PyPDF2 change field value without dictionary


I am quite new to PyPDF2 and I am mostly using snippets of code I have found on the net. What I do is simply filling PDF forms created with Adobe Acrobat XI Pro. While it works perfectly with text fields, I am having trouble setting values of dropdown lists.

I was able to determine that what PyPDF2 sees is:

{'/FT': '/Ch', '/T': DocumentType', '/Ff': 4325378, '/V': 'D', '/DV': 'W'}

In case of text fields, what it shows is:

{'/FT': '/Tx', '/T': 'SupervisorName', '/Ff': 29360130}

But I haven't found a similar method for updating values of those. How can I directly manipulate/update the value of /V here?

The code handling my PDFs is as follows:

def set_need_appearances_writer(writer):
    # See 12.7.2 and 7.7.2 for more information:
    # http://www.adobe.com/content/dam/acom/en/devnet/acrobat/pdfs/PDF32000_2008.pdf
    try:
        catalog = writer._root_object
        # get the AcroForm tree and add "/NeedAppearances attribute
        if "/AcroForm" not in catalog:
            writer._root_object.update({
                NameObject("/AcroForm"): IndirectObject(len(writer._objects), 0, writer)})

        need_appearances = NameObject("/NeedAppearances")
        writer._root_object["/AcroForm"][need_appearances] = BooleanObject(True)
        return writer

    except Exception as e:
        print('set_need_appearances_writer() catch : ', repr(e))
        return writer


def pdf_handling(f_template_file, f_output_file, f_field_dict):
    inputStream = open(f_template_file, "rb")
    pdf_reader = PdfFileReader(inputStream, strict=False)
    if "/AcroForm" in pdf_reader.trailer["/Root"]:
        pdf_reader.trailer["/Root"]["/AcroForm"].update(
            {NameObject("/NeedAppearances"): BooleanObject(True)})
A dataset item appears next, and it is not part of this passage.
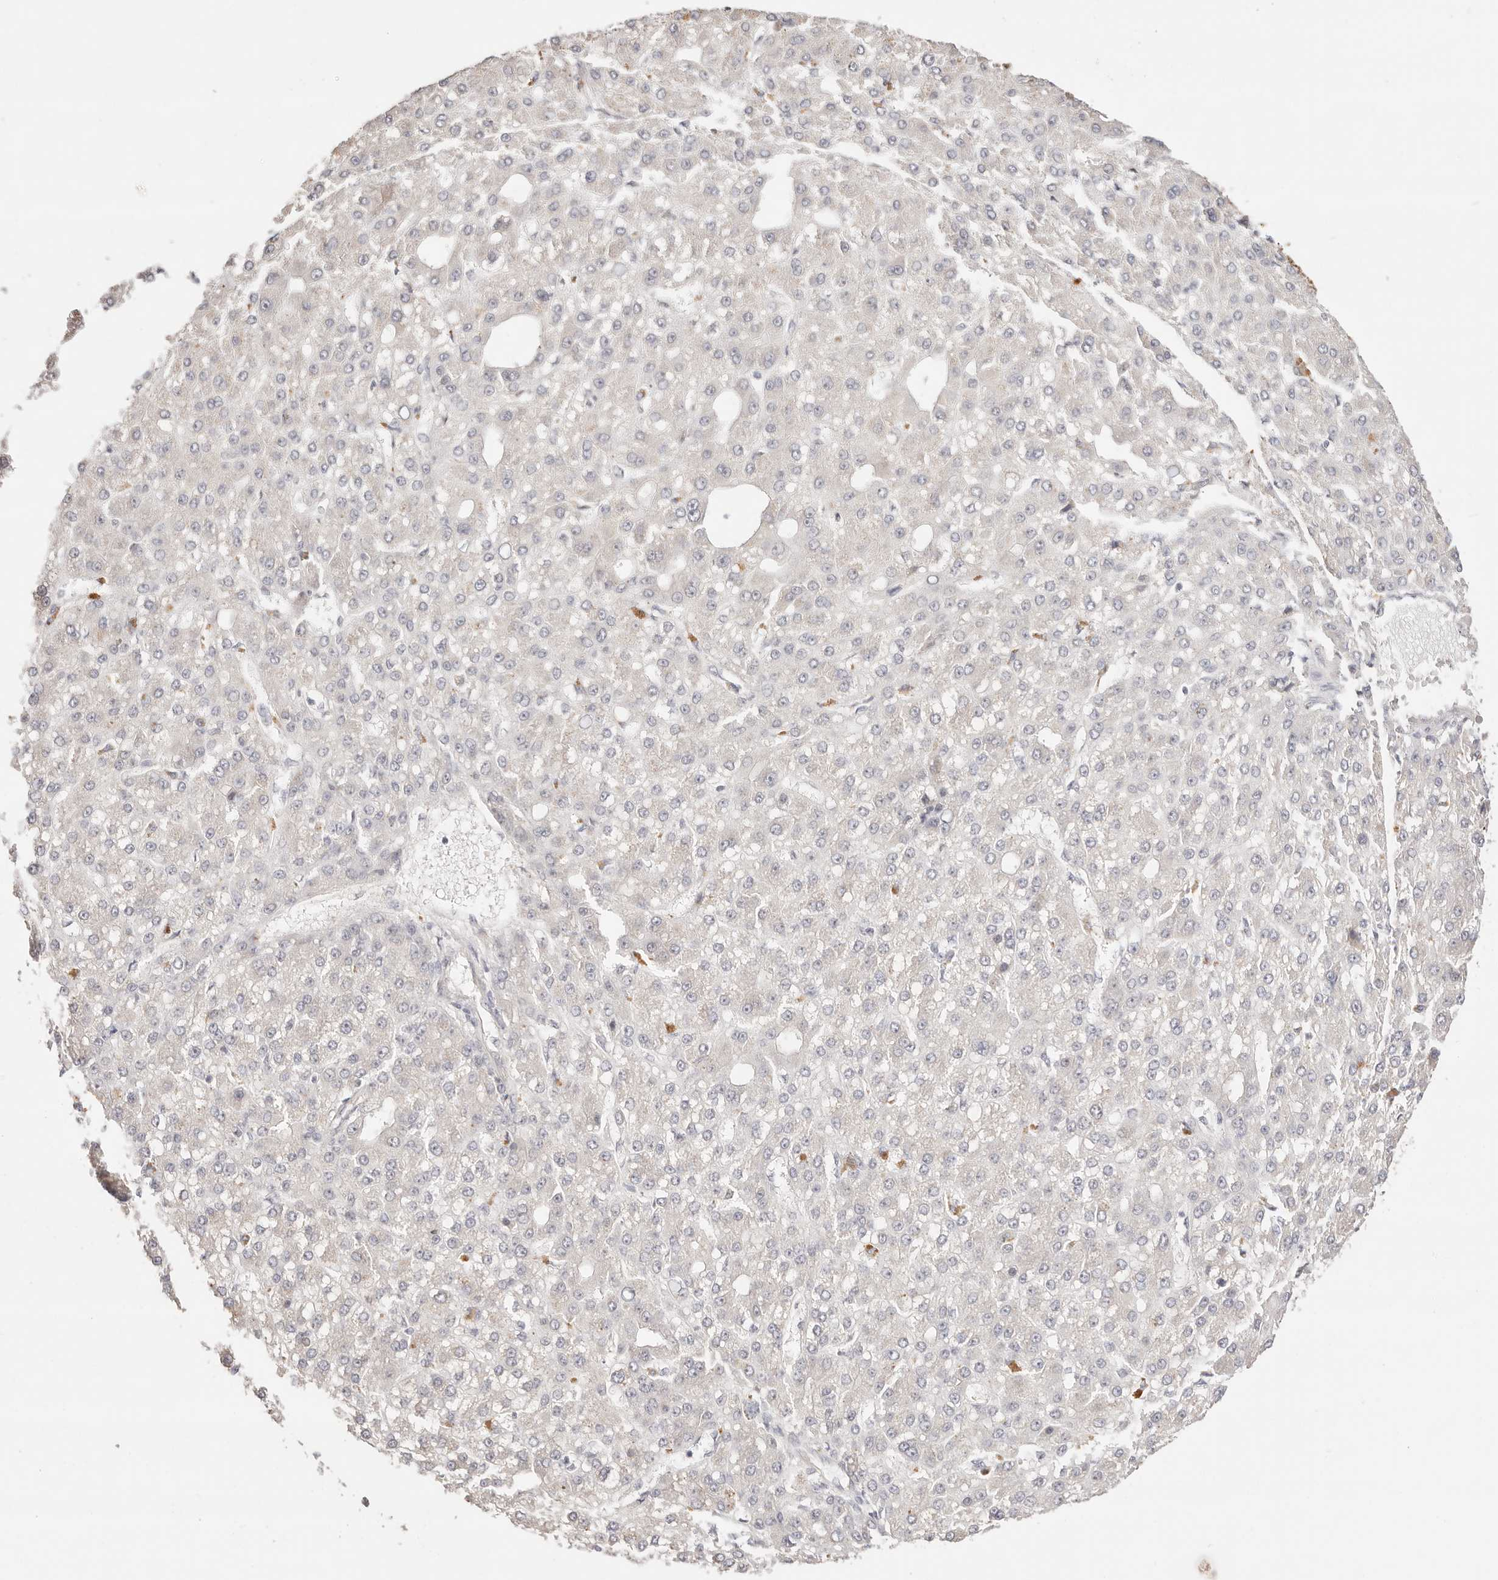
{"staining": {"intensity": "negative", "quantity": "none", "location": "none"}, "tissue": "liver cancer", "cell_type": "Tumor cells", "image_type": "cancer", "snomed": [{"axis": "morphology", "description": "Carcinoma, Hepatocellular, NOS"}, {"axis": "topography", "description": "Liver"}], "caption": "Tumor cells show no significant protein expression in hepatocellular carcinoma (liver).", "gene": "RFC3", "patient": {"sex": "male", "age": 67}}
    pdf_writer = PdfFileWriter()
    set_need_appearances_writer(pdf_writer)
    if "/AcroForm" in pdf_writer._root_object:
        pdf_writer._root_object["/AcroForm"].update(
            {NameObject("/NeedAppearances"): BooleanObject(True)})

    pdf_writer.addPage(pdf_reader.getPage(0))
    pdf_writer.updatePageFormFieldValues(pdf_writer.getPage(0), f_field_dict)
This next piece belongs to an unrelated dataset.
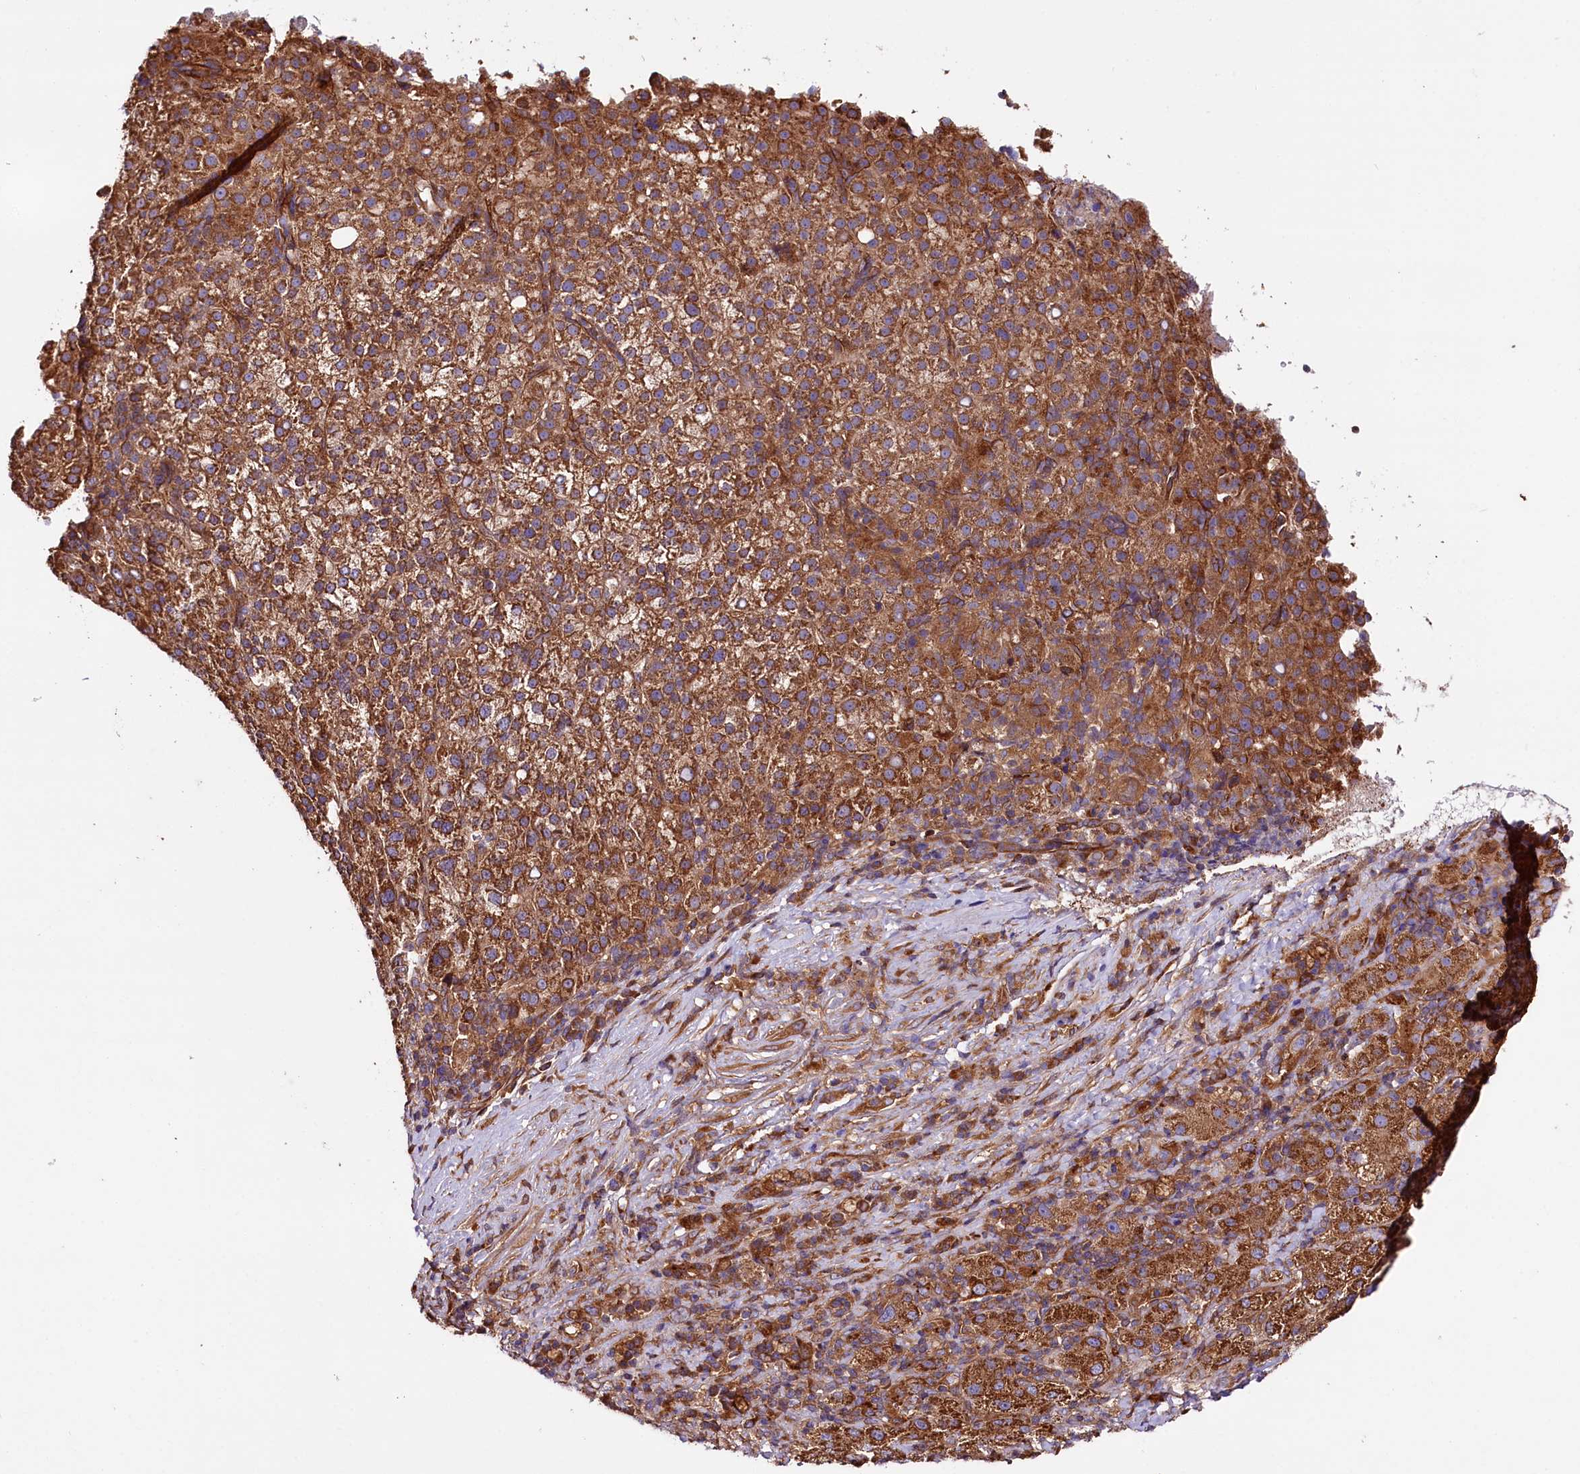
{"staining": {"intensity": "moderate", "quantity": ">75%", "location": "cytoplasmic/membranous"}, "tissue": "liver cancer", "cell_type": "Tumor cells", "image_type": "cancer", "snomed": [{"axis": "morphology", "description": "Carcinoma, Hepatocellular, NOS"}, {"axis": "topography", "description": "Liver"}], "caption": "DAB immunohistochemical staining of liver cancer (hepatocellular carcinoma) shows moderate cytoplasmic/membranous protein staining in approximately >75% of tumor cells.", "gene": "CEP295", "patient": {"sex": "female", "age": 58}}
    outputStream = open(f_output_file, "wb")
    pdf_writer.write(outputStream)

    inputStream.close()
    outputStream.close()

And calling it with values:

field_dict = {
    'IssueDay': DDay,
    'IssueMonth': MMonth,
    'IssueYear': YYear,
    'RecruitmentNumber': row['RecruitmentID'].zfill(5),
    'DocumentType': 'D',
}

template_file = os.path.join(template_path, 'document_template.pdf')
output_file = os.path.join(person_path, 'document_output.pdf')

pdf_handling(template_file, output_file, field_dict)

Solution

  • I tried using PyPDF2 to manipulate drop down lists, but couldn't find a solution to this problem. I found a workaround, which is basically to turn the drop down list into text field and then you can fill in whatever text you want just like any other text field.
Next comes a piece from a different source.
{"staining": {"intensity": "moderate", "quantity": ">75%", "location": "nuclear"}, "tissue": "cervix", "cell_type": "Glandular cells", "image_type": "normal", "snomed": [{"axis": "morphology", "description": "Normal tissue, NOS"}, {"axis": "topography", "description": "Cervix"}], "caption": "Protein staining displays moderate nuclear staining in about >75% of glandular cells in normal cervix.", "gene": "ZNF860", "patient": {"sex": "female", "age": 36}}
    To do this you need to locate the object, and update the '/FT' field from '/Ch' to '/Tx'. If you look at source code of updatePageFormFieldValues() (https://github.com/mstamy2/PyPDF2/blob/master/PyPDF2/pdf.py#L354) you will find this to be pretty straightforward. Once you locate the object, you can do:

    obj.update({NameObject('/FT'): NameObject('/Tx')})
    

    You can save the modified pdf file, and fill the file later, or you can first update the object type to text field, then directly fill the modified field.